– Да мы и не стремимся вас уверить, – перебил его Вотрен. – Вы еще слишком молоды, чтобы знать хорошо Париж; но когда-нибудь вы узнаете, что в нем встречаются, как мы их называем, одержимые страстями.
При этих словах мадемуазель Мишоно насторожилась и бросила на Вотрена понимающий взгляд. Ни дать ни взять – полковая лошадь, услышавшая звук трубы.
– Так!

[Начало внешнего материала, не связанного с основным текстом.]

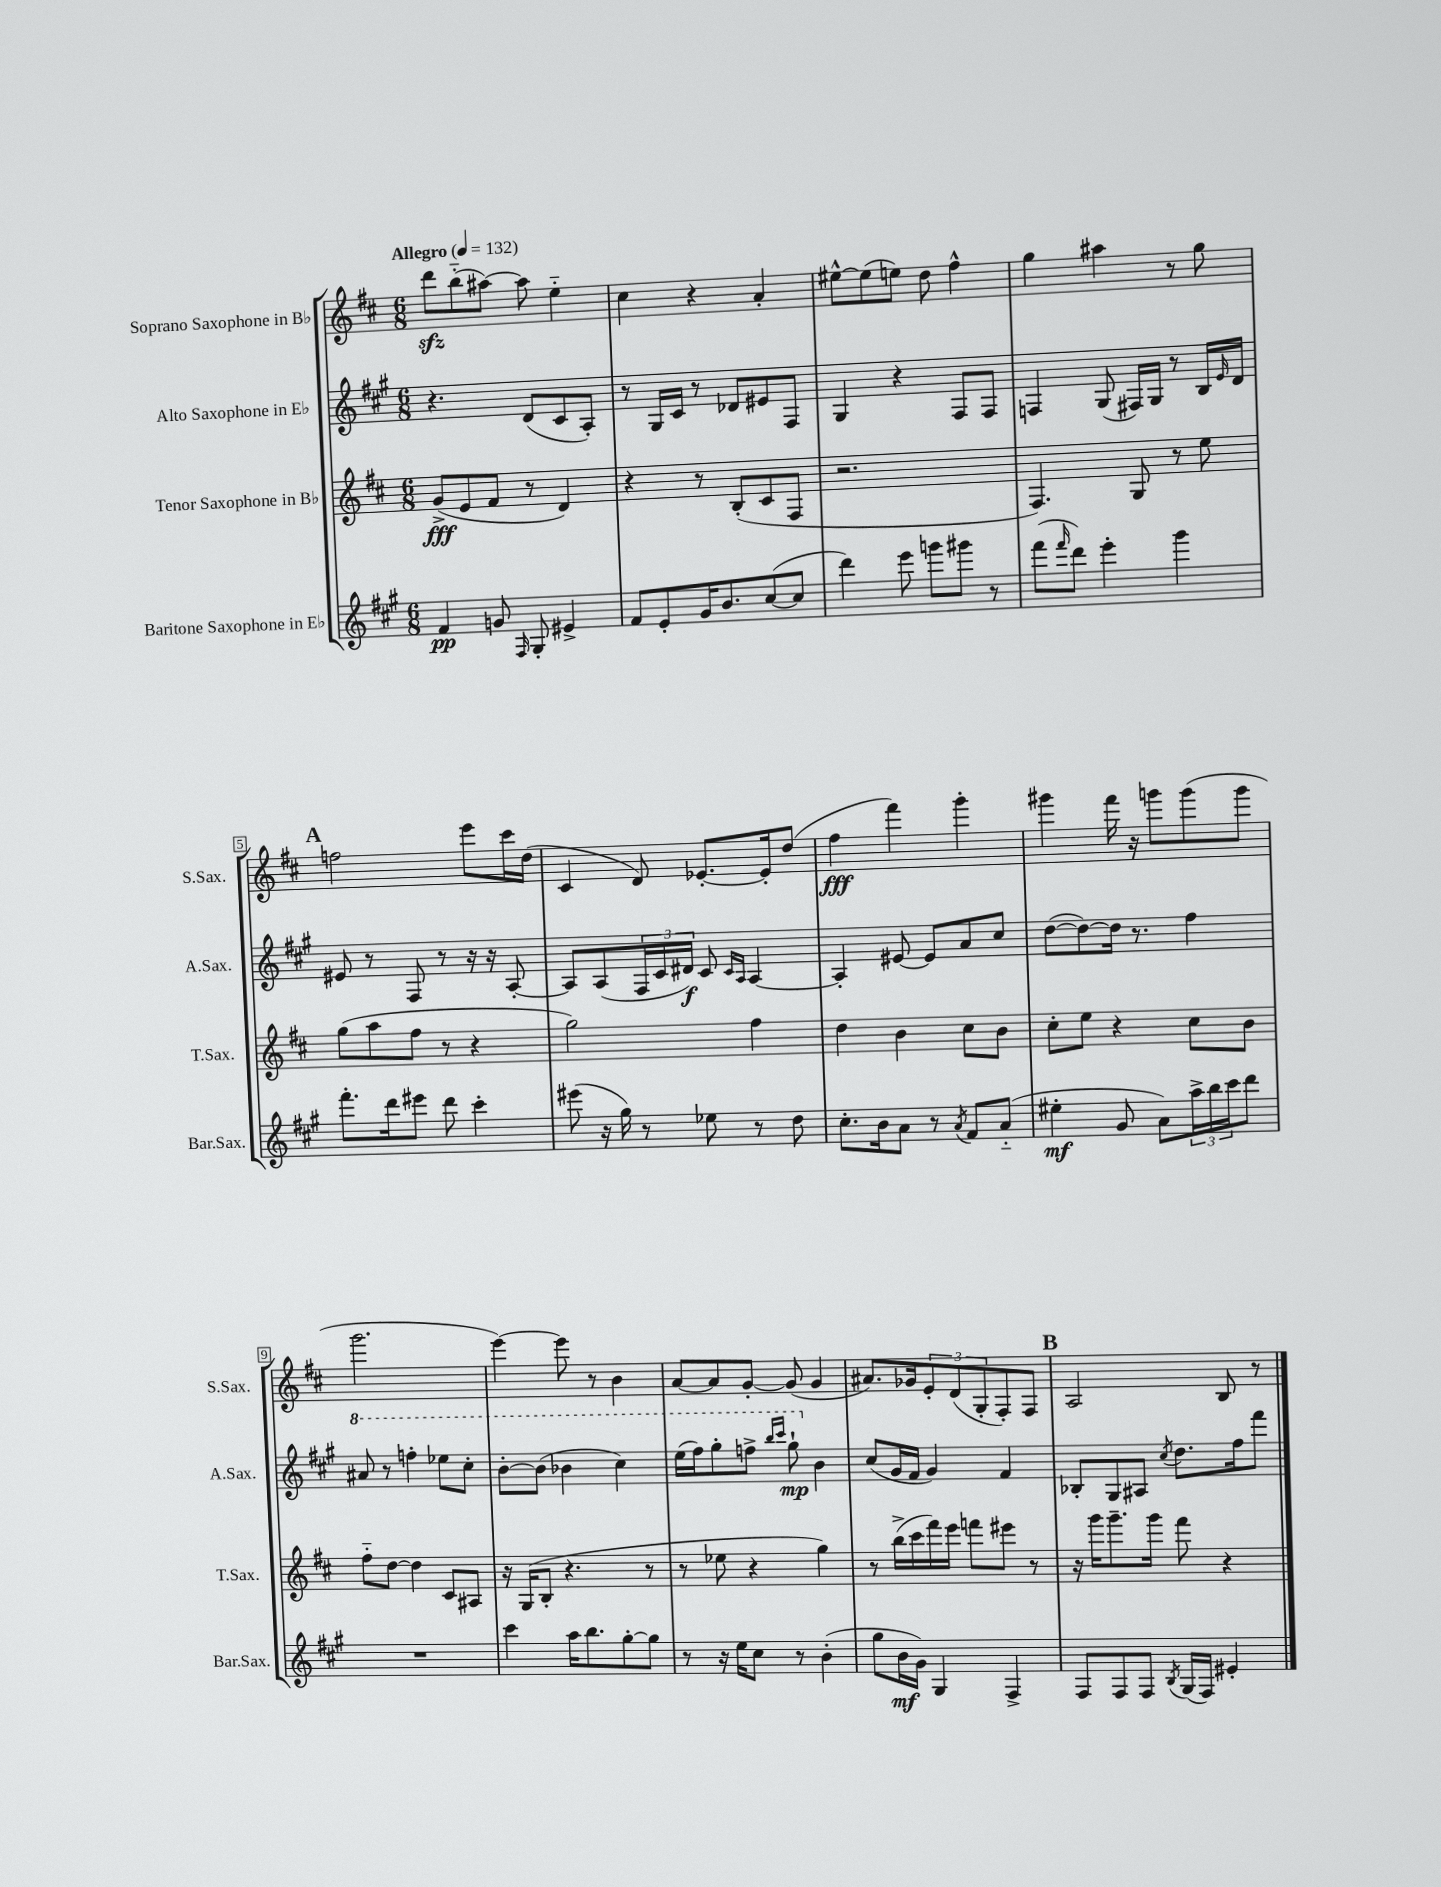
<<
\new StaffGroup <<
\new Staff = "s0" \with { instrumentName = "Soprano Saxophone in Bb" shortInstrumentName = "S.Sax." } {
    \clef treble \key d \major \numericTimeSignature \time 6/8 \tempo "Allegro" 4 = 132
    d'''8\sfz b''8-_( ais''8~) ais''8 e''4-_ |
    cis''4 r4 a'4-. |
    eis''8~-^ eis''8( e''8) d''8 fis''4-^ |
    g''4 ais''4 r8 g''8 |
    \mark \markup { \bold "A" } f''2 e'''8 cis'''16 d''16( |
    cis'4 d'8) ees'8.~-. ees'16-. d''8( |
    fis''4\fff fis'''4) g'''4-. |
    gis'''4 fis'''16 r16 g'''8 g'''8( g'''8 |
    g'''2. |
    e'''4~) e'''8 r8 b'4 |
    a'8~ a'8 g'8~-. g'8( g'4 |
    ais'8.) ges'16 \tuplet 3/2 { e'8-. d'8( g8-. } fis8-.) fis8 |
    \mark \markup { \bold "B" } a2 b8 r8 \bar "|." |
}
\new Staff = "s1" \with { instrumentName = "Alto Saxophone in Eb" shortInstrumentName = "A.Sax." } {
    \clef treble \key a \major \numericTimeSignature \time 6/8
    r4. d'8( cis'8 a8-.) |
    r8 gis16 cis'16 r8 des'8 eis'8 fis8 |
    gis4 r4 fis8 fis8 |
    f4 gis8( fis16) gis16 r8 b16 \grace { e'16 } d'16 |
    \mark \markup { \bold "A" } eis'8 r8 fis8 r8 r16 r16 a8~-. |
    a8 a8( \tuplet 3/2 { fis16 cis'16 dis'16\f) } cis'8 \grace { cis'16 a16 } a4~ |
    a4-. eis'8~ eis'8 a'8 cis''8 |
    d''8~( d''8~) d''16 r8. fis''4 |
    \ottava #1 ais''8 r8 f'''4-. ees'''8 cis'''8-. |
    b''8~-. b''8( bes''4 cis'''4) |
    e'''16( fis'''16) gis'''8-. f'''8-> \grace { b'''16 cis''''16 } gis'''8-!\mp \ottava #0 b'4 |
    cis''8( gis'16 fis'16 gis'4) fis'4 |
    \mark \markup { \bold "B" } bes8-. gis8 ais8 \acciaccatura { cis''8 } d''8. fis''16 fis'''8 \bar "|." |
}
\new Staff = "s2" \with { instrumentName = "Tenor Saxophone in Bb" shortInstrumentName = "T.Sax." } {
    \clef treble \key d \major \numericTimeSignature \time 6/8
    g'8->\fff( e'8 fis'8 r8 d'4) |
    r4 r8 b8-.( cis'8 fis8 |
    r2. |
    fis4.) g8 r8 e''8 |
    \mark \markup { \bold "A" } g''8( a''8 fis''8 r8 r4 |
    g''2) fis''4 |
    d''4 b'4 cis''8 b'8 |
    cis''8-. e''8 r4 cis''8 b'8 |
    fis''8-_ d''8~ d''4 cis'8 ais8 |
    r16 g16( b8-. r4. r8 |
    r8 ees''8 r4 g''4) |
    r8 b''16->( cis'''16 fis'''16) e'''16 f'''8 eis'''8 r8 |
    \mark \markup { \bold "B" } r16 g'''16 g'''8.-- g'''16 fis'''8 r4 \bar "|." |
}
\new Staff = "s3" \with { instrumentName = "Baritone Saxophone in Eb" shortInstrumentName = "Bar.Sax." } {
    \clef treble \key a \major \numericTimeSignature \time 6/8
    fis'4\pp g'8 \grace { fis16 } gis8-. eis'4-> |
    fis'8 e'8-. gis'16 b'8. cis''8~( cis''8 |
    d'''4) e'''8 g'''8 gis'''8 r8 |
    fis'''8( \grace { fis'''16 } d'''8) e'''4-. gis'''4 |
    \mark \markup { \bold "A" } fis'''8.-. d'''16 eis'''8 d'''8 cis'''4-. |
    eis'''8( r16 gis''16) r8 ees''8 r8 d''8 |
    cis''8.-. b'16 a'8 r8 \acciaccatura { a'8 } fis'8 a'8-_( |
    eis''4-.\mf gis'8 a'8) \tuplet 3/2 { a''16-> b''16 cis'''16 } d'''8 |
    R2. |
    cis'''4 a''16 b''8. gis''8~-. gis''8 |
    r8 r16 e''16 cis''8 r8 b'4-.( |
    gis''8 b'16\mf gis'16) gis4 fis4-> |
    \mark \markup { \bold "B" } fis8 fis8 fis8 \acciaccatura { b8 } gis16( fis16) eis'4-. \bar "|." |
}
>>
>>
\layout { \context { \Score \override BarNumber.stencil = #(make-stencil-boxer 0.1 0.3 ly:text-interface::print) } }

Так! – перебил себя Вотрен, пристально взглянув на Мишоно. – Уж не было ли и у нас кое-каких страстишек?
Старая дева потупила глаза, словно монашенка при виде голых статуй.
– И вот, – продолжал Вотрен, – эти люди уцепятся за какую-нибудь навязчивую идею так, что не отцепишь. Жаждут они воды определенной, из определенного колодца, нередко затхлого, и чтобы напиться из него, они продадут жен и детей, продадут душу черту. Для одних такой колодец – азартная игра, биржа, собирание картин или насекомых, музыка; для других – женщина, которая умеет их полакомить. Предложите этим людям всех женщин мира, им наплевать: подай им только ту, которая удовлетворяет их страстям. Частенько эта женщина вовсе их не любит, помыкает ими и очень дорого продает им крохи удовлетворения, и что же? – моим проказникам это не претит: они снесут в ломбард последнее одеяло, чтобы принести ей последнее свое экю. Папаша Горио из их числа. Графиня обрабатывает его, потому что он не болтлив, – вот вам высший свет! Жалкий чудак только о ней и думает. Вне своей страсти, вы сами видите, он тупое животное. А наведите-ка его на эту тему, и лицо его заиграет, как алмаз. Разгадка его тайны – штука нехитрая. Сегодня утром он отнес серебряную вещь на перелив; я видел, как он входил к дядюшке Гобсеку на улице Де-Грэ. Следите хорошенько! Придя оттуда, он посылает к графине де Ресто этого дурака Кристофа, который показал нам адрес на письме, куда был вложен погашенный вексель. Ясно, что раз графиня тоже ходила к старому ростовщику, значит, дело было крайне спешное. Папаша Горио любезно уплатил вместо нее. Чтобы разобраться в этом деле, не надо быть семи пядей во лбу. Все доказывает вам, юный мой студент, что, пока графиня смеялась, танцевала, ломалась, потряхивала персиковыми цветами и подбирала пальчиками платье, – у ней, как говорится, сердце было не на месте при мысли о просроченных векселях – своих или любовника.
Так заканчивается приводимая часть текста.